Sociologist Fabio Rojas at Indiana University at Bloomington writes:

As a frequent reader of your blog, I was quite interested to read your postmodernism entry. I agree fully with your assessment. I am a sociologist and post-modernism plays a fairly small role in contemporary sociology. I teach a wide range of courses, from intro soc to graduate level courses in social organization, and I have only once taught post-modern theory. If you read the major journals, post-modernism is completely absent as a topic, or in citations, except when post-modernists address specific empirical topics. For example, research on prisons might cite Foucault. As you noted, only the self-labeled “theoretical” journals will publish articles on deconstruction, Foucault, Lyotard and other post-modern topics.

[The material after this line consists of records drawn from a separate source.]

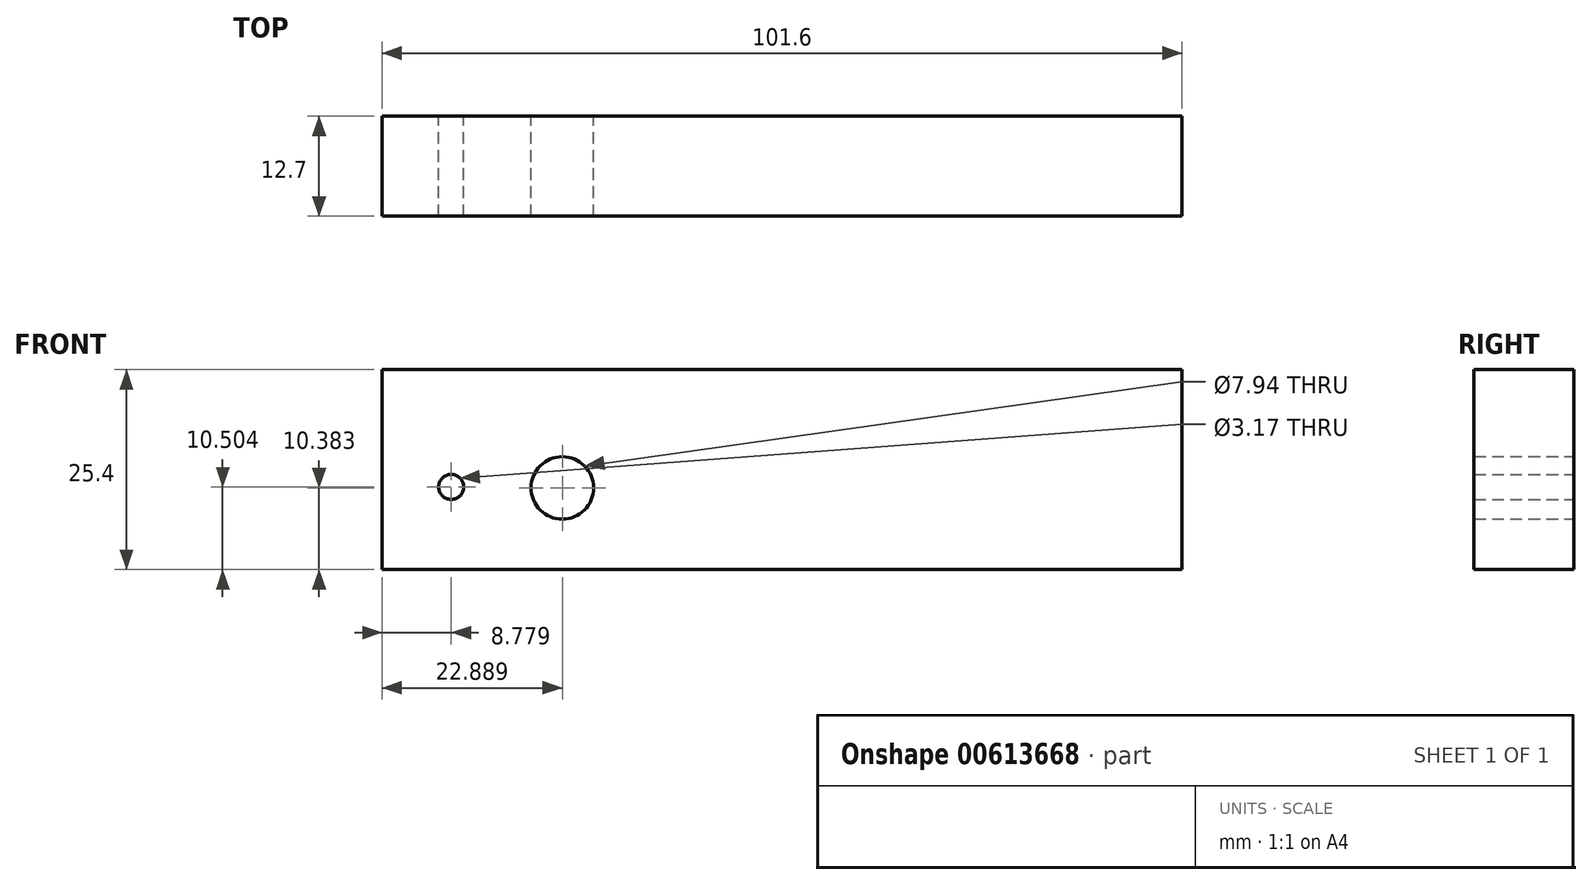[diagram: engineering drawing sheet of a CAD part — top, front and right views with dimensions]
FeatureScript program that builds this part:
annotation { "Feature Type Name" : "Feature", "Feature Type Description" : "" }
export const myFeature = defineFeature(function(context is Context, id is Id, definition is map)
    precondition{}
    {
        {
            var Q0;
            Q0=qCreatedBy(makeId("Front.planeOp"),FACE);
            var sketch = newSketch(context, id + "F0", { "sketchPlane" : qUnion([Q0])});
            skLineSegment(sketch, "E0.bottom", {"start": v(-26.7, 38) * mm, "end": v(74.9, 38) * mm});
            skLineSegment(sketch, "E0.top", {"start": v(-26.7, 12.6) * mm, "end": v(74.9, 12.6) * mm});
            skLineSegment(sketch, "E0.left", {"start": v(-26.7, 38) * mm, "end": v(-26.7, 12.6) * mm});
            skLineSegment(sketch, "E0.right", {"start": v(74.9, 38) * mm, "end": v(74.9, 12.6) * mm});
            skCircle(sketch, "E1", {"center": v(-3.81, 22.98) * mm, "radius": 3.97 * mm});
            skPoint(sketch, "E1.first.point", {"position": v(-6, 26.29) * mm});
            skPoint(sketch, "E1.second.point", {"position": v(0, 21.87) * mm});
            skPoint(sketch, "E1.third.point", {"position": v(0, 24.1) * mm});
            skCircle(sketch, "E2", {"center": v(-17.92, 23.1) * mm, "radius": 1.59 * mm});
            skSolve(sketch);
        }
        {
            var Q0;
            Q0 = qSketchRegion(id + "F0", true);
            extrude(context, id + "F1", {"entities" : qUnion([Q0]), "depth" : 12.7 * mm, "offsetDistance" : 25.4 * mm});
        }
    });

There is one important subtlety that most people get wrong. People often mistakenly label “difficult French or German writers” as “post-modern.” If we stick to your definition, post-modernism as a specific sort of skepticism, then a lot of difficult European social theorists are the opposite of post-modern. Bourdieu comes to mind. He believes there is an objective social reality and he also believes he has a concrete theory of how social reality works. Not skeptical at all. In fact, a number of empirically minded sociologists have tried to statistically test a number of predictions associated with Bourdieu’s theory.   But when lazy journalists talk about post-modernism in the universities, he, and others, are mistakenly labeled as post-modern.